If that isn't enough to convince you then maybe this will:
Using some simple values for demonstration.
You have a single power supply at 16 Volts powering 2 segments of a bus from the far end of each bus with a break in the ground line where the two segments meet.
Section 1 has devices drawing 4 Amp of current on a power cable run that has 1 Ohm of resistance down each wire. This then drops 4 Volts on each wire making the ground at 4 volts and the power at 12 Volts.
Section 2 has devices drawing 1 Amp on a power cable run that also has 1 Ohm of resistance down each wire. This then drops 1 Volt on each wire making ground at 1 Volt and the power at 15 Volts.

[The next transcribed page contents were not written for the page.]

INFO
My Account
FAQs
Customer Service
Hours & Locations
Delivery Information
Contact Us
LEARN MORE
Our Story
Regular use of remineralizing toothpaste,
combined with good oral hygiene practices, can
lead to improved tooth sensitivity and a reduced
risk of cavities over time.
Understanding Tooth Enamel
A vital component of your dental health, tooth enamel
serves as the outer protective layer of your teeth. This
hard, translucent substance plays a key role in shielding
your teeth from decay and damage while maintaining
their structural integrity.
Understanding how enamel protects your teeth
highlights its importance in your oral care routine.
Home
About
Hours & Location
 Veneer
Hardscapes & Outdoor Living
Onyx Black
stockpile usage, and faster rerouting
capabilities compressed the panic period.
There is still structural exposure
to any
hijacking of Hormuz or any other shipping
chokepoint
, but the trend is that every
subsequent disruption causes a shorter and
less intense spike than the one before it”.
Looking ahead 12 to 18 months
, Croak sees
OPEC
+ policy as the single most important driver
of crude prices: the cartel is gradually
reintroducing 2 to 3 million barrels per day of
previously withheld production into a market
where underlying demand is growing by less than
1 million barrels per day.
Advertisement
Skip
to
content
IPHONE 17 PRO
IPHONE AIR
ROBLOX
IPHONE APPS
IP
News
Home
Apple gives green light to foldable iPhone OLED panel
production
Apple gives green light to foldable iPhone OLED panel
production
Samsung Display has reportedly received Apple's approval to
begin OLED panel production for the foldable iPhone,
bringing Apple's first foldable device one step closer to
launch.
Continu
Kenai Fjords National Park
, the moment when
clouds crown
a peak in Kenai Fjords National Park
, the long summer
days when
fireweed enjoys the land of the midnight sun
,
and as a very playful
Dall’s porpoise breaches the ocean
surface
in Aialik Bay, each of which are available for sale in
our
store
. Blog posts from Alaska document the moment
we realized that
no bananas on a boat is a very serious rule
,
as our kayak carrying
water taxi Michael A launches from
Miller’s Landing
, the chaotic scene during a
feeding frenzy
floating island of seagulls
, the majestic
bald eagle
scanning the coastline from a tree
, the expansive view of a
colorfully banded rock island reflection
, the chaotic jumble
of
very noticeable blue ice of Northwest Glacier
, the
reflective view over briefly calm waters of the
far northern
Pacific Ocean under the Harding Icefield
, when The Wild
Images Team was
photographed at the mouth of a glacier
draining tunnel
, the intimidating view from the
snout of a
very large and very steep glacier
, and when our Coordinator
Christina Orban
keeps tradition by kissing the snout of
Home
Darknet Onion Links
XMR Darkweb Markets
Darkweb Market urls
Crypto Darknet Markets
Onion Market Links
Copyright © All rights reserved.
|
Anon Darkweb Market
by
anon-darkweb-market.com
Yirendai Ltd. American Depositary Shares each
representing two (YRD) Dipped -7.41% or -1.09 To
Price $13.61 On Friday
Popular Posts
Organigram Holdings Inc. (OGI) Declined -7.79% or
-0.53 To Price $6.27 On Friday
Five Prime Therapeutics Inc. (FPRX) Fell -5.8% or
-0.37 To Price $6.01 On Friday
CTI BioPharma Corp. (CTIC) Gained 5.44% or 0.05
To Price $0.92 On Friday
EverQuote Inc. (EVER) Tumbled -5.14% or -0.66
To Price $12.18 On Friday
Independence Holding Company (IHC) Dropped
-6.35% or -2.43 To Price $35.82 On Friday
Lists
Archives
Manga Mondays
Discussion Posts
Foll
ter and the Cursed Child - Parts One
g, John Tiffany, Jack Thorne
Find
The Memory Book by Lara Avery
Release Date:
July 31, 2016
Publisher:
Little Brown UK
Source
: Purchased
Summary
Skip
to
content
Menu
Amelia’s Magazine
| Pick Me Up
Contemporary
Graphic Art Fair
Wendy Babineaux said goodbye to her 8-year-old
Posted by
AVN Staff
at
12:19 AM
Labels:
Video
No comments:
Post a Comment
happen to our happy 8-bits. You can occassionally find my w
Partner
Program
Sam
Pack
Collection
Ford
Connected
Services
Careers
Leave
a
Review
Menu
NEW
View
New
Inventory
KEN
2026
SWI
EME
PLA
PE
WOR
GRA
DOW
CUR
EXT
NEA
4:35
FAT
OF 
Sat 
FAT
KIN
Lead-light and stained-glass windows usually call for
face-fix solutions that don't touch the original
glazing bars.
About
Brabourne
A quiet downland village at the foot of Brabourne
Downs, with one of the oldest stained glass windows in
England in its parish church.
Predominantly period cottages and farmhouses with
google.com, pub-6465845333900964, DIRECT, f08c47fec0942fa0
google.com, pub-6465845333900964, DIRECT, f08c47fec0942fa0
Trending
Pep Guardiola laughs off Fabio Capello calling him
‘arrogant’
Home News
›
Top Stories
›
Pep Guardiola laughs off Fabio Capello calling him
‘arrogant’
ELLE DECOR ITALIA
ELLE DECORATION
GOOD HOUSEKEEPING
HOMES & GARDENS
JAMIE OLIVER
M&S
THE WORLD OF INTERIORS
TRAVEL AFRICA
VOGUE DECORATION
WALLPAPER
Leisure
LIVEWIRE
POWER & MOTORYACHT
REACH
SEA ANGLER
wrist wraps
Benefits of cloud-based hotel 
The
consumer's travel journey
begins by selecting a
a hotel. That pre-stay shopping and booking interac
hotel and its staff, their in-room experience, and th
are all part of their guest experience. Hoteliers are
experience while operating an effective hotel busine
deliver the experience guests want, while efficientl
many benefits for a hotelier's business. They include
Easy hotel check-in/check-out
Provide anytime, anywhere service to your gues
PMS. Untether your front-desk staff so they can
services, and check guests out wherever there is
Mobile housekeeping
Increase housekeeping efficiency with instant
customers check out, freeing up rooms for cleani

At the break between the grounds where the data lines join the two segments together you now have 3 volts of difference, breaking the spec and causing data corruption.
Of course this doesn't factor in that, typically, power cables are unshielded leading to the taps. Now you have some VHF interference on one segment of the bus but not the other causing even bigger random voltage swings.
That was quite an extreme situation but even with smaller voltage differences you are reducing the ability to filter noise from the system. The +/-2.5Volts is the tolerance from interference. The nearer the limits of this tolerance the greater the chance that noise will cause bit errors. Then you get increased bandwidth usage as error messages and re-sent sentences start appearing on the bus.